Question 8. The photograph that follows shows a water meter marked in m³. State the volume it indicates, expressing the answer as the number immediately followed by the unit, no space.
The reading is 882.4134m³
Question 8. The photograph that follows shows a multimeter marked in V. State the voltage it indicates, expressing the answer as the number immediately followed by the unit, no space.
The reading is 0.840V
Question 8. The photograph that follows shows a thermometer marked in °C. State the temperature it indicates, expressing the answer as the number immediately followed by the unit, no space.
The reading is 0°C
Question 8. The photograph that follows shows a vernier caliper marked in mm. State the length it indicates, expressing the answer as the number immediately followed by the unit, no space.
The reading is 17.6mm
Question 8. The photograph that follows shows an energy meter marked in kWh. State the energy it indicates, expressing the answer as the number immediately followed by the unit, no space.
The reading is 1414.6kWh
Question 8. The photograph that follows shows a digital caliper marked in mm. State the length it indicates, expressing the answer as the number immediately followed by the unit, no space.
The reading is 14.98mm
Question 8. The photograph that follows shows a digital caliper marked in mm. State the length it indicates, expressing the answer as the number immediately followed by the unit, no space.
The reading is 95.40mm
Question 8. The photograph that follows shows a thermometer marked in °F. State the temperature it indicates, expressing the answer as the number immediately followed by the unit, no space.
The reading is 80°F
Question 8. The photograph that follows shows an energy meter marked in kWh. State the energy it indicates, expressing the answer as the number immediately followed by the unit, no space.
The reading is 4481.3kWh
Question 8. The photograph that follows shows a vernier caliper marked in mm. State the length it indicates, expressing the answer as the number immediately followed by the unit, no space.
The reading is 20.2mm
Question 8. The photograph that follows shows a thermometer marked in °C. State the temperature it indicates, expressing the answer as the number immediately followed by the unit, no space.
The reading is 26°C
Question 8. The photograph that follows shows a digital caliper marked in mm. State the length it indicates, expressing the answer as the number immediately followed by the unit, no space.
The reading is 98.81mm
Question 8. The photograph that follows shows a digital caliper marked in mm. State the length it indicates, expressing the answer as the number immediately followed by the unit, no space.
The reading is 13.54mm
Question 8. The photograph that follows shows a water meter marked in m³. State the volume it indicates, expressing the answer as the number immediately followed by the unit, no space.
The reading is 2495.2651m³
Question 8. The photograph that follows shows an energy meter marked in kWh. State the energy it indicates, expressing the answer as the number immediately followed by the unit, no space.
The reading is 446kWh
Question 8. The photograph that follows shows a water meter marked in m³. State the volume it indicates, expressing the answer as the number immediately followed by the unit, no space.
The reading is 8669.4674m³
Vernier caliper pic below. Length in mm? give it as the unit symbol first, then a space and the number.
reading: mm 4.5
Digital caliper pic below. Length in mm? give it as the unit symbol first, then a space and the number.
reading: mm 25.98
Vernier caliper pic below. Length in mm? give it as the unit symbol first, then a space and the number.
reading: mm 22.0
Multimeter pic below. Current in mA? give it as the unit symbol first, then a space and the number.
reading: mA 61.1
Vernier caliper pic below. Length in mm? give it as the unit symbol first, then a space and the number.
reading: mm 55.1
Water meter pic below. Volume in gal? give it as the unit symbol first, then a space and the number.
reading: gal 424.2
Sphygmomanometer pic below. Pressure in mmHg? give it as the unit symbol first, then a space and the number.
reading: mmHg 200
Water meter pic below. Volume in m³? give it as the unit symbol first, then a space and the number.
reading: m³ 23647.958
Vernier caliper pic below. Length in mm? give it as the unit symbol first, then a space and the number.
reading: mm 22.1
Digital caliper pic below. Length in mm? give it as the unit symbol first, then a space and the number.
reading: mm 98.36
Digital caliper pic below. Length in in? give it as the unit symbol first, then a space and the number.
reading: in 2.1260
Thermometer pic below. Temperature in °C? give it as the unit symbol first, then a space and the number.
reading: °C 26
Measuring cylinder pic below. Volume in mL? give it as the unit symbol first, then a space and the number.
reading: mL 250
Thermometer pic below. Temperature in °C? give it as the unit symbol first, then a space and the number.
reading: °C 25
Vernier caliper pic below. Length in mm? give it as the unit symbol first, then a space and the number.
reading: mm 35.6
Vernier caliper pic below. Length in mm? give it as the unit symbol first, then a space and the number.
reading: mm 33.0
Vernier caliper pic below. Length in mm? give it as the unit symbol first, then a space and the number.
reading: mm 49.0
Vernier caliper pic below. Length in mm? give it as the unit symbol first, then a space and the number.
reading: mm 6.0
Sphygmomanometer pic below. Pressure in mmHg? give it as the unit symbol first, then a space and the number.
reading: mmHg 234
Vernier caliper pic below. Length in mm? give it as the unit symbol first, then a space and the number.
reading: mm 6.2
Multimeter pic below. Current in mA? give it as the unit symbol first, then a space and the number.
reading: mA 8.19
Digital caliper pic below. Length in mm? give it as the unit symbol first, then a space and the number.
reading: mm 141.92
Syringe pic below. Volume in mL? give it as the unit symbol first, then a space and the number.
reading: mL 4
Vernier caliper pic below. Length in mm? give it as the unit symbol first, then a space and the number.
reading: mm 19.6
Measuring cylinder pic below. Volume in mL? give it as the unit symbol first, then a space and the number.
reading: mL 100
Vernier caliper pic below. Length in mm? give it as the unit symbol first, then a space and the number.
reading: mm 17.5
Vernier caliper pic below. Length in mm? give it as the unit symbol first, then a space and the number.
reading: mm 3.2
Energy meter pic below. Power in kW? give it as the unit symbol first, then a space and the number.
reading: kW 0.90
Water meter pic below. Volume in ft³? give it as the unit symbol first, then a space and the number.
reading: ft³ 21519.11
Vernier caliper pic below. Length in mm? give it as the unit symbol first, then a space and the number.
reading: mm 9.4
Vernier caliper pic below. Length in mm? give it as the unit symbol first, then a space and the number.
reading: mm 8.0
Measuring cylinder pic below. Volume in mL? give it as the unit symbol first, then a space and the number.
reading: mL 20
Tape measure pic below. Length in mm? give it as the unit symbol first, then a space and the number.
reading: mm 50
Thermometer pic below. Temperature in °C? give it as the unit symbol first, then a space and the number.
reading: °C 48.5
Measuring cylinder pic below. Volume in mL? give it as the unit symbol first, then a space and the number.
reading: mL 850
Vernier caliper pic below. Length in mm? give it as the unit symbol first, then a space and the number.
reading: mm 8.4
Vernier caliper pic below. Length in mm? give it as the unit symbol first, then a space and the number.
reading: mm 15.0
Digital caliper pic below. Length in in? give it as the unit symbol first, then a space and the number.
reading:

PROMPT: Can you set out the lines above as a numbered list, starting at the line that contains "Water meter pic below. Volume in ft³?" and stopping after the line that contains "reading: mm 9.4", with any blank lines left out?

ANSWER SPACE:
1. Water meter pic below. Volume in ft³? give it as the unit symbol first, then a space and the number.
2. reading: ft³ 21519.11
3. Vernier caliper pic below. Length in mm? give it as the unit symbol first, then a space and the number.
4. reading: mm 9.4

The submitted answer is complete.